I loved, loved, loved this book. I could not put it down, and I actually finished it in one sitting. There is one mature scene in the book, but it is handled so well that I wouldn't hesitate to have it in my grade 7 classroom. Anyone who loves John Green would love this book. I can't wait to share it with some of my former students who are now in grade 9.
Thursday, February 11, 2016
I found this book on Twitter and knew it was my type of book so I ordered it right away.
In this dystopian world, when someone gets an illness, they can have it transferred to a criminal. Criminals are given sentences of illnesses based on the severity of the crime. The bigger the crime, the more serious the illness they are given.
When we first meet Talia, the daughter of a Prime Ministerial candidate she is suffering from a cold and wants nothing more than to get rid of it. She is embarrassed to be seen coughing and wiping her nose, and her father needs to stay far away from her so he doesn't appear weak. While at the hospital, Talia is confronted by a mad man and she risks her own life to help a young girl.
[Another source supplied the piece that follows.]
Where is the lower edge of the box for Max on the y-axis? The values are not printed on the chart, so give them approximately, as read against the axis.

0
That action throws Talia into a world in which she knew nothing about. The more she learns about this young girl and her family, the more she starts questioning everything she has ever believed in. Her father doesn't understand what she is thinking, and tries to get her to see things his way. But Talia does everything in her power to make him see reason.
This book was amazing! Fast paced, interesting and exciting. Talia is a great character- strong, believable and convincing. My only issue with this book was that the print was so small that it was hard to read. But maybe that is just my age!
Anybody who loves reading dystopian novels will love this book.